Wildcard certificates
If you have multiple services running on your server and need to generate certs,
it might be easier to generate a single certificate for *.domain.com
instead
of individual certificates for servicea.domain.com
and serviceb.domain.com
.
It’ll be easier to manage a single key too.
Google Domains
We assume already have a *.domain.com
Type A entry in Google Domains. I’m
using Dynamic DNS with ddclient
Certbot
We’ll use certbot and it’s google domain plugin.

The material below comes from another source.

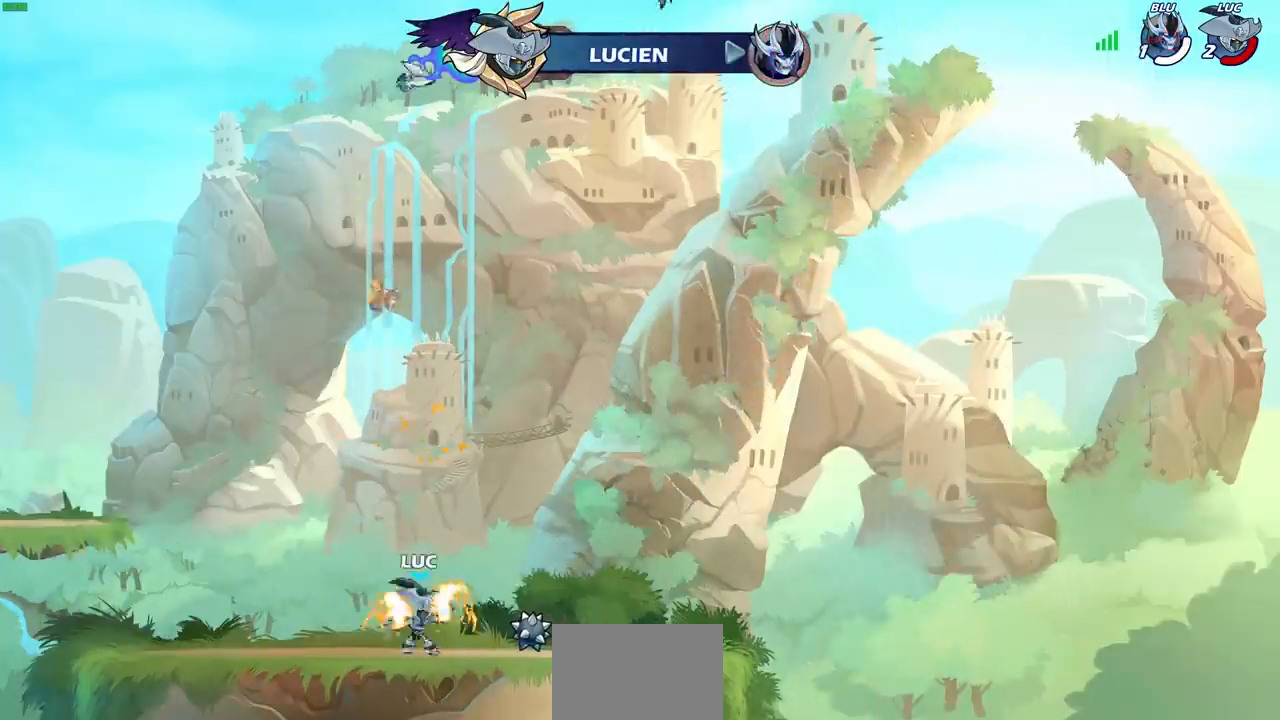
{"buttons": [], "left_stick": "center", "right_stick": "center"}
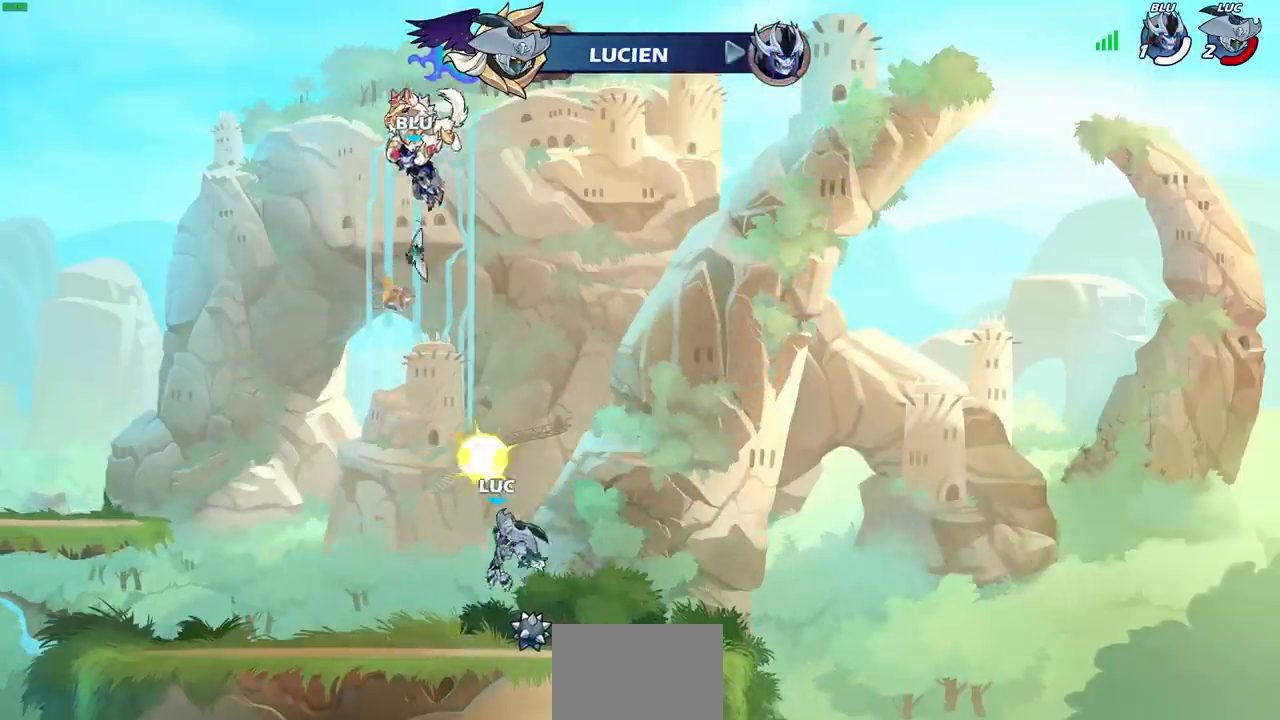
{"buttons": ["R1"], "left_stick": "up", "right_stick": "center", "events": [[183, "left_stick", "left"], [333, "CROSS", "down"], [367, "left_stick", "up"], [383, "CROSS", "up"], [450, "R1", "down"]]}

It’s better to install certbot via pip so we get the latest version
sudo python3 -m venv /opt/certbot/
source /opt/certbot/bin/enable
pip install --upgrade pip
pip install certbot
We’ll use this plugin which you can install via
pip install certbot certbot-dns-google-domains
Create a file /etc/letsencrypt/dns_google_domains_credentials.ini
and fill it
with
dns_google_domains_access_token = <token>
You can get the token from Google Domains -> Security -> ACME DNS API -> Create token
Run certbot
with
certbot certonly --authenticator 'dns-google-domains' \
--dns-google-domains-credentials '/etc/letsencrypt/dns_google_domains_credentials.ini' \
--server 'https://acme-v02.api.letsencrypt.org/directory'
--dns-google-domains-zone 'domain.com' -d '*.domain.com'
Make sure you update your NGINX configurations to use the new certificate.
TL;DR (auto-generated with llama3.2:1b)
📝🔒💻🎯📊🚨😊
The post discusses how to obtain and install a wildcard certificate on Google Domains using the certbot plugin. It covers the following steps:
- Install certbot via pip.
- Create credentials file for Google Domains DNS API with an access token.
- Run certbot to obtain a certificate, specifying the Google Domains zone and wildcard domain.
- Update NGINX configurations to use the new certificate.
The post provides a step-by-step guide and assumes familiarity with Python and certbot tools.